++++ DATA SHOWN

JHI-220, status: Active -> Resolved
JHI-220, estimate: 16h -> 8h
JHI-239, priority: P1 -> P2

++++++++
++++ DATA SHOWN

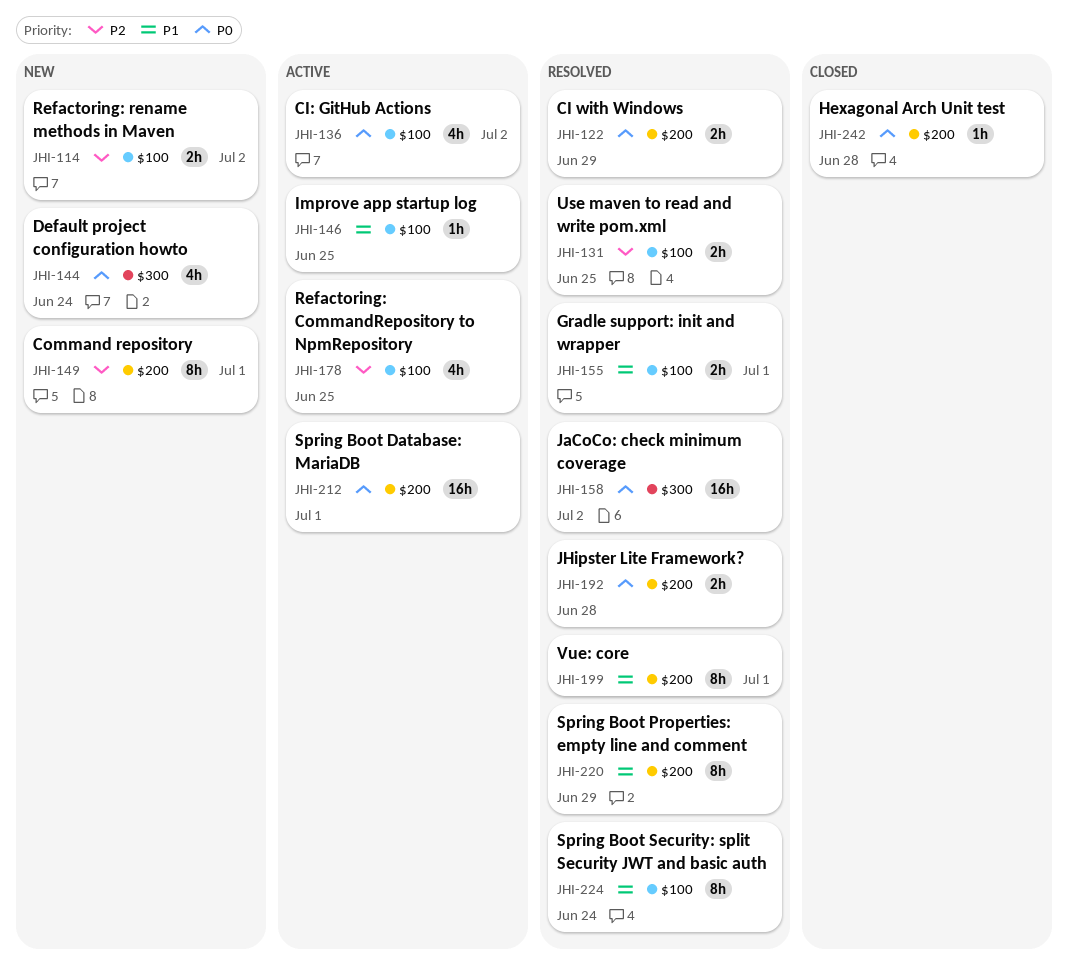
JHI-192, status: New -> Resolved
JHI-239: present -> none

++++++++
++++ DATA SHOWN

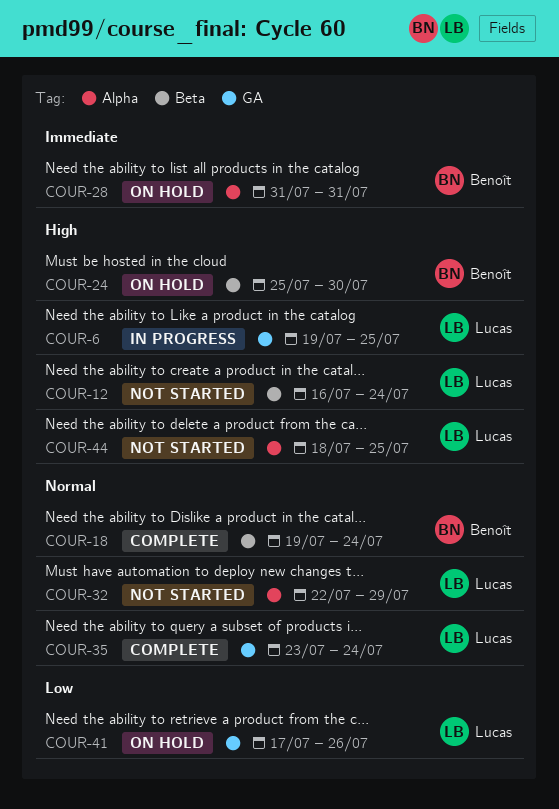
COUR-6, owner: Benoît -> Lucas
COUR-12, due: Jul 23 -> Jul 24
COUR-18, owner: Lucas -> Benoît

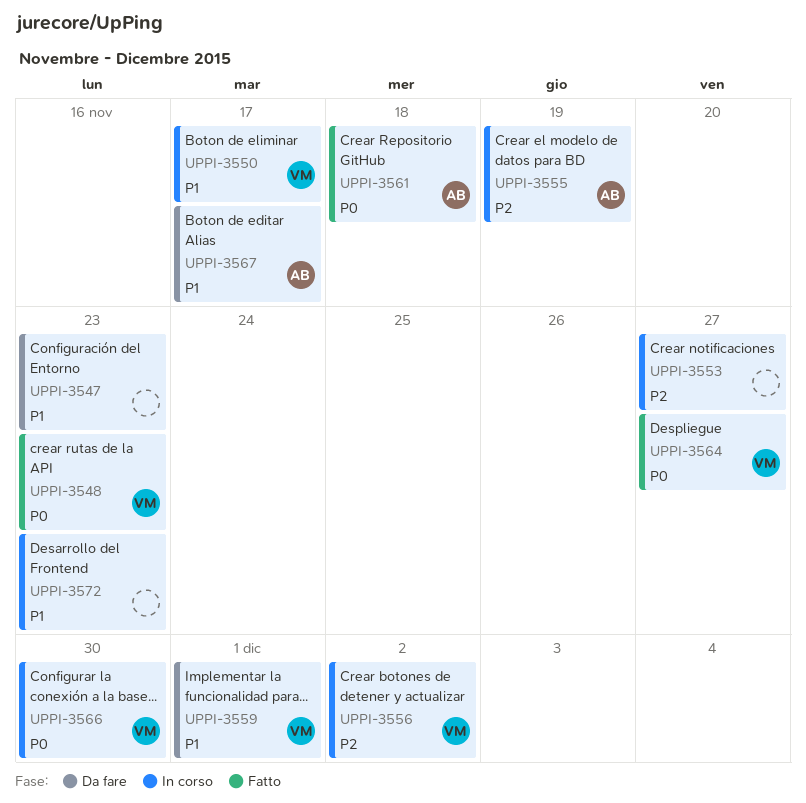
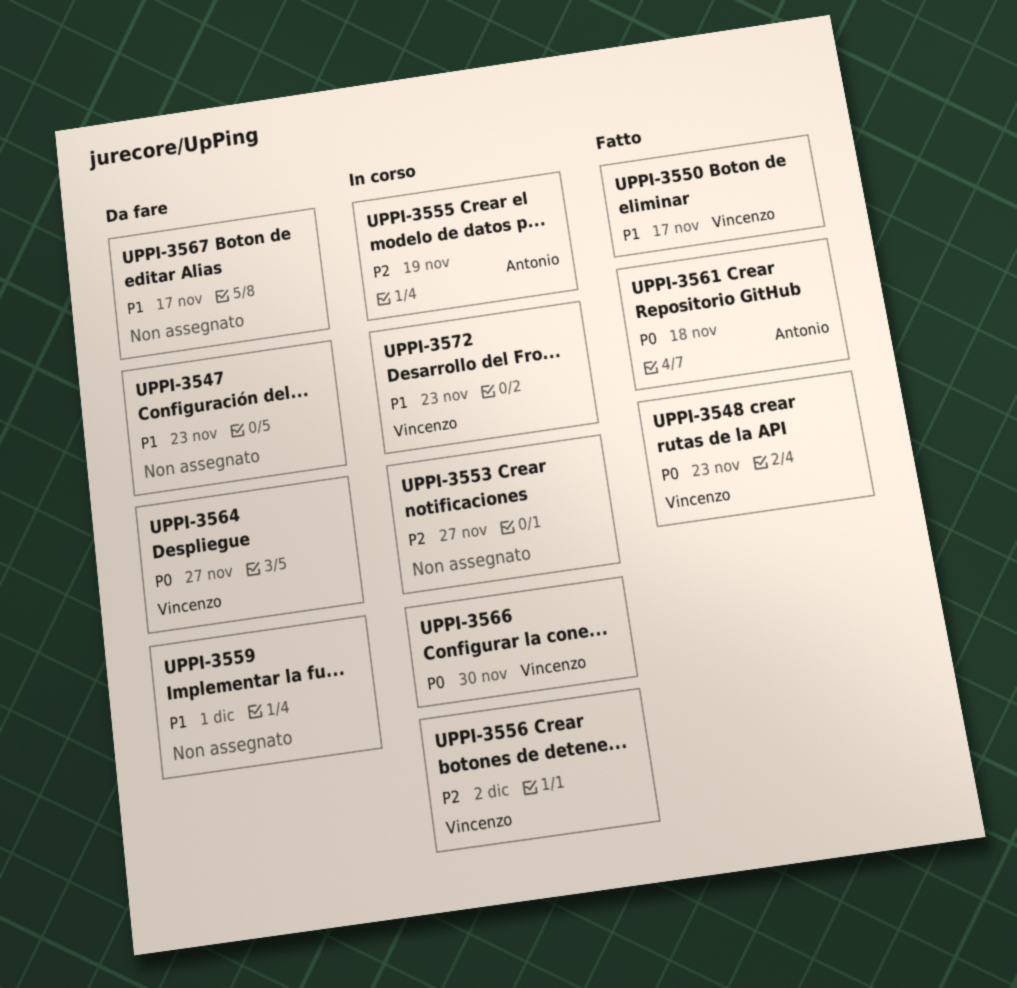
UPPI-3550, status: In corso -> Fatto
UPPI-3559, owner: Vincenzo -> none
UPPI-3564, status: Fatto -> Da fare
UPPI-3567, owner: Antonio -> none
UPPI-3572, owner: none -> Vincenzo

++++++++

All that belongs in your answer is the stretch of entries above from the line with "JHI-220, status: Active -> Resolved" through the line with "JHI-239, priority: P1 -> P2", printed exactly.

### TASK OUTPUT:
JHI-220, status: Active -> Resolved
JHI-220, estimate: 16h -> 8h
JHI-239, priority: P1 -> P2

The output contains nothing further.